_EXERCISE DIRECTIONS:_ Return all the records below line for line without any changes, leaving out the pictures.

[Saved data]
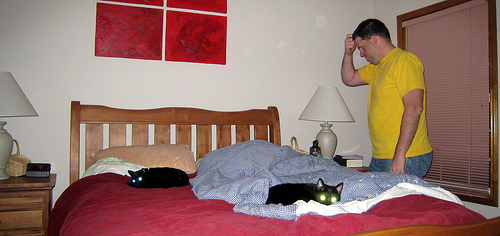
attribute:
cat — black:
[265, 178, 344, 206]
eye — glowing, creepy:
[320, 195, 325, 201]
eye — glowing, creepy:
[331, 197, 336, 202]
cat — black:
[127, 167, 189, 190]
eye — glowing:
[139, 177, 143, 181]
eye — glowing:
[132, 179, 136, 183]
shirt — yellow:
[358, 46, 433, 159]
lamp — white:
[0, 71, 38, 180]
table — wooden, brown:
[0, 174, 56, 236]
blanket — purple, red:
[46, 170, 488, 235]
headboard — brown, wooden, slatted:
[70, 100, 282, 185]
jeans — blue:
[368, 152, 434, 179]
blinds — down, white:
[401, 0, 489, 200]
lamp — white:
[299, 87, 356, 160]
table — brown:
[347, 165, 370, 172]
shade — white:
[0, 72, 39, 117]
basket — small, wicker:
[4, 139, 31, 177]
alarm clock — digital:
[26, 163, 51, 178]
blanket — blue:
[188, 139, 464, 221]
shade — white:
[298, 86, 355, 122]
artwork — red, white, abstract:
[93, 0, 229, 67]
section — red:
[94, 2, 165, 61]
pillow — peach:
[92, 144, 197, 174]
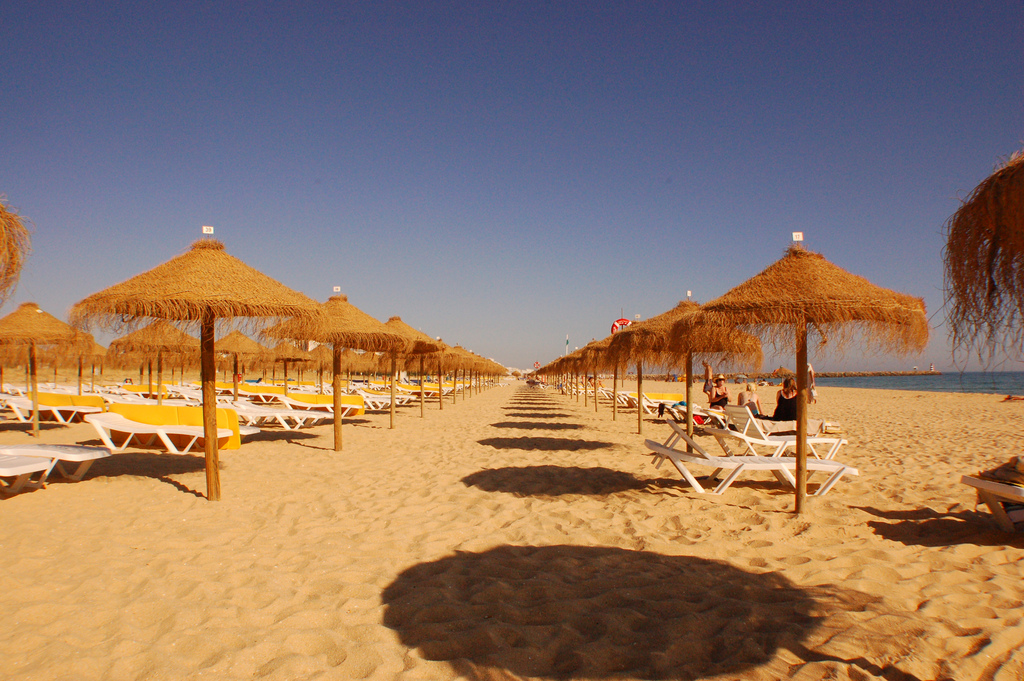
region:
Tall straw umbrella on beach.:
[81, 218, 301, 488]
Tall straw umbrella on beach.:
[290, 266, 377, 466]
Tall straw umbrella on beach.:
[370, 325, 425, 417]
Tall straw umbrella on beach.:
[644, 285, 749, 440]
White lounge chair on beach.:
[659, 427, 840, 495]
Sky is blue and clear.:
[68, 50, 894, 196]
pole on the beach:
[789, 474, 818, 513]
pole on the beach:
[178, 455, 230, 522]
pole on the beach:
[321, 423, 342, 461]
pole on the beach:
[689, 423, 693, 463]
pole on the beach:
[465, 373, 508, 390]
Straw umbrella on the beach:
[68, 127, 338, 527]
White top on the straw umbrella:
[694, 173, 911, 373]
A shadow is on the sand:
[443, 421, 912, 606]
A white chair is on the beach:
[633, 405, 1022, 605]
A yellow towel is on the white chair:
[46, 372, 306, 489]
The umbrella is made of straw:
[55, 171, 392, 599]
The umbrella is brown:
[645, 180, 959, 658]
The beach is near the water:
[552, 301, 1008, 536]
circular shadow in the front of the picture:
[376, 534, 833, 677]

_ANSWER BELOW:_
attribute:
cat — black:
[265, 178, 344, 206]
eye — glowing, creepy:
[320, 195, 325, 201]
eye — glowing, creepy:
[331, 197, 336, 202]
cat — black:
[127, 167, 189, 190]
eye — glowing:
[139, 177, 143, 181]
eye — glowing:
[132, 179, 136, 183]
shirt — yellow:
[358, 46, 433, 159]
lamp — white:
[0, 71, 38, 180]
table — wooden, brown:
[0, 174, 56, 236]
blanket — purple, red:
[46, 170, 488, 235]
headboard — brown, wooden, slatted:
[70, 100, 282, 185]
jeans — blue:
[368, 152, 434, 179]
blinds — down, white:
[401, 0, 489, 200]
lamp — white:
[299, 87, 356, 160]
table — brown:
[347, 165, 370, 172]
shade — white:
[0, 72, 39, 117]
basket — small, wicker:
[4, 139, 31, 177]
alarm clock — digital:
[26, 163, 51, 178]
blanket — blue:
[188, 139, 464, 221]
shade — white:
[298, 86, 355, 122]
artwork — red, white, abstract:
[93, 0, 229, 67]
section — red:
[94, 2, 165, 61]
pillow — peach:
[92, 144, 197, 174]
region:
Tall straw umbrella on beach.:
[81, 218, 301, 488]
Tall straw umbrella on beach.:
[290, 266, 377, 466]
Tall straw umbrella on beach.:
[370, 325, 425, 417]
Tall straw umbrella on beach.:
[644, 285, 749, 440]
White lounge chair on beach.:
[659, 427, 840, 495]
Sky is blue and clear.:
[68, 50, 894, 196]
pole on the beach:
[789, 474, 818, 513]
pole on the beach:
[178, 455, 230, 522]
pole on the beach:
[321, 423, 342, 461]
pole on the beach:
[689, 423, 693, 463]
pole on the beach:
[465, 373, 508, 390]
Straw umbrella on the beach:
[68, 127, 338, 527]
White top on the straw umbrella:
[694, 173, 911, 373]
A shadow is on the sand:
[443, 421, 912, 606]
A white chair is on the beach:
[633, 405, 1022, 605]
A yellow towel is on the white chair:
[46, 372, 306, 489]
The umbrella is made of straw:
[55, 171, 392, 599]
The umbrella is brown:
[645, 180, 959, 658]
The beach is near the water:
[552, 301, 1008, 536]
circular shadow in the front of the picture:
[376, 534, 833, 677]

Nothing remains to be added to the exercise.